Zeppole - These are a rarer item, and when they do appear are obviously not the Rhode Island kind, or the traditional Italian kind, but the lumpen version found at street fairs and feasts all over the Eastern seaboard. It goes without saying that they are not good at pizzerias. They are not really good at street fairs either, but they must be purchased, larded into white paper bags that immediately become damp with fryer sweat, and then half eaten, leading to the desperate move of trying to toast one for breakfast the next morning, finding yourself with an inedible mass of spongy, half-heated dough, scorched on the outside but cold in the middle. This is the only appropriate zeppole experience, in my opinion.

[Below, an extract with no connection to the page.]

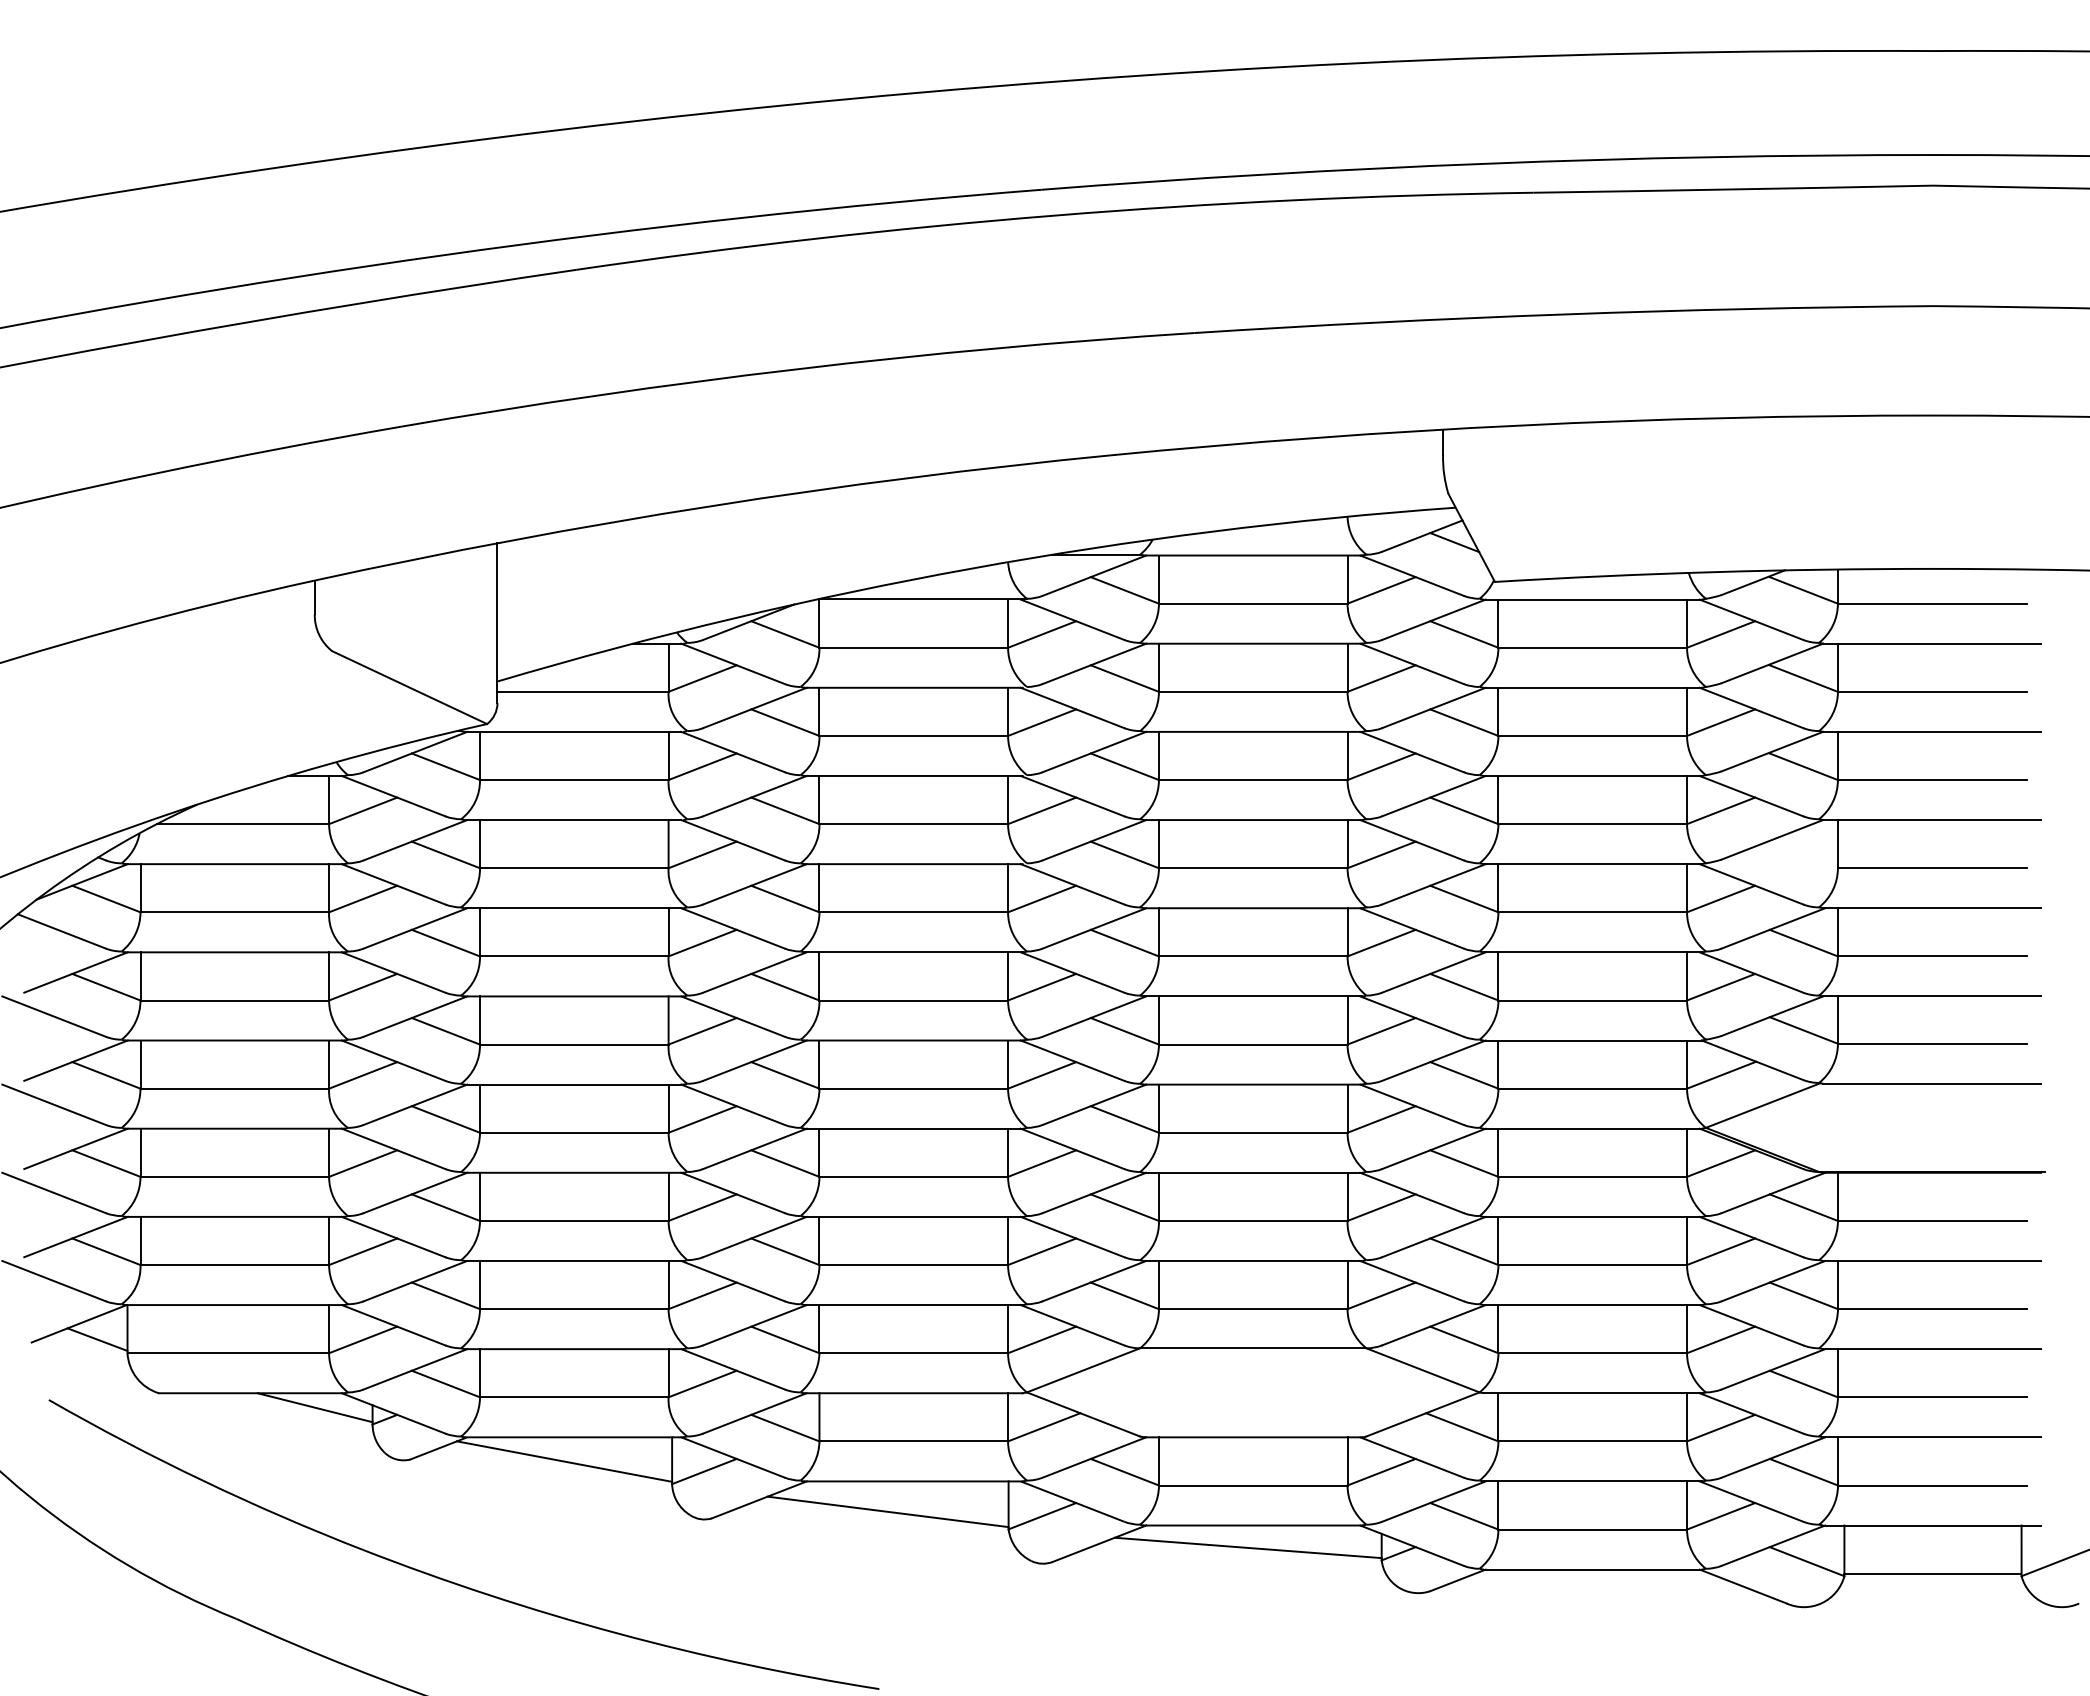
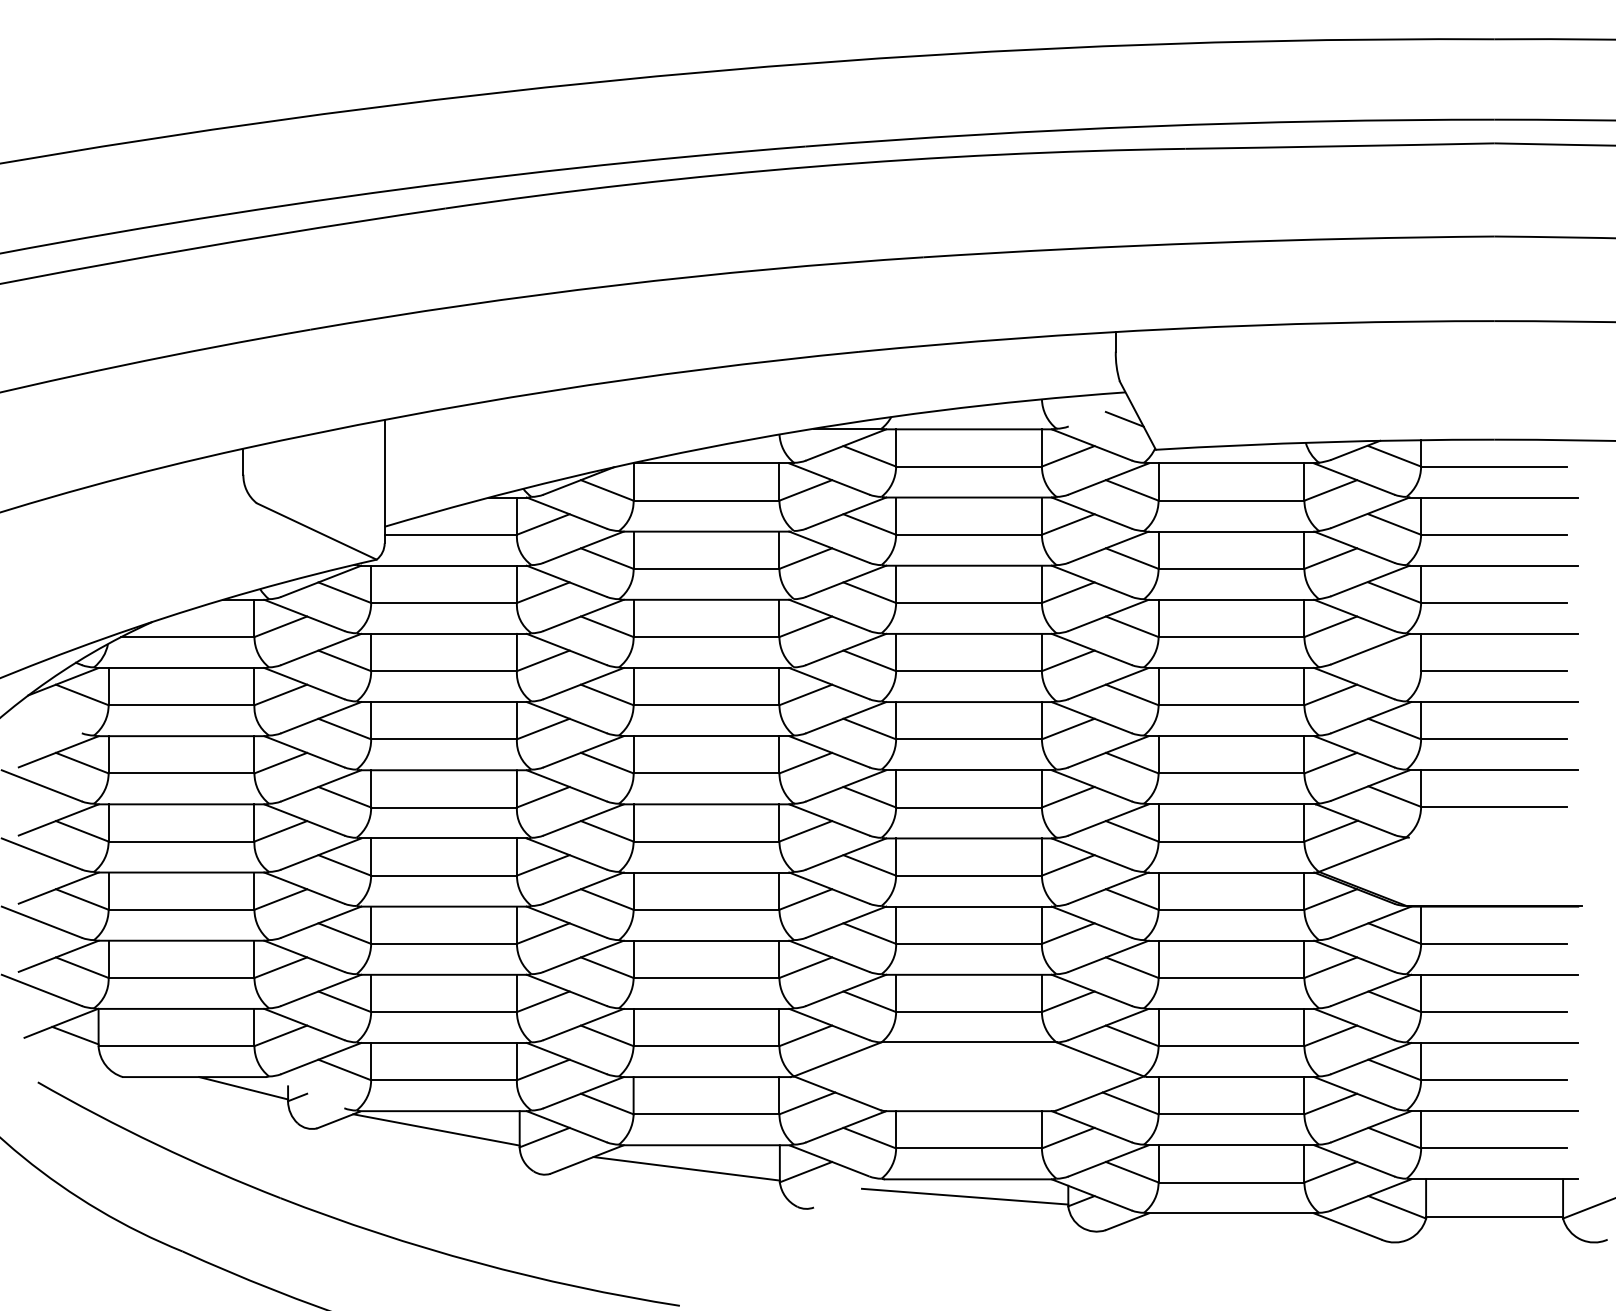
line: (1422, 535) -> (1099, 413), removed
line: (61, 931) -> (47, 720), removed
line: (1932, 1083) -> (1494, 837), removed
line: (393, 1413) -> (304, 1092), removed
line: (1099, 1543) -> (850, 1193), removed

Bureks - An even neater example of cross-pollination has been is occurring of late in the Bronx, where the historically Apennine Arthur Avenue has become far more Balkan in the last decade or so, a shift presaged by the takeover of many ostensibly Italian restaurants by Albanian immigrants, former refugees who already spoke the language before arriving in the U.S. At places like Tony and Tina’s you can find the pizza options being edged out by a wide selection of bureks, with fillings ranging from basic cheese and meat to pumpkin. While I appreciate this cohabitation, I have to note that the best bureks in the borough are found in places that serve as their own version of local slice-shops, like the estimable Dukagjini, which serves its fresh-from-the-oven cheese pies on the same thick frilled paper plates, and will even send you away with a pizza box if you order a full one to go.
I know there are other examples I’m missing, and also that even as I write this other abominations, hybrids and cross-breeds are being tinkered with, some of which may one day enter the pizzeria lexicon. As it stands now, an exhaustive survey might continue, getting into Jalapeño Poppers, breadsticks, and wings of all sorts. Yet I’m not going to, because I do not care about any of these items at all, at least not in this context, and thus refuse to recognize their validity in any way. The line must be drawn somewhere, and it is up to each of us to decide for ourselves where it is set down.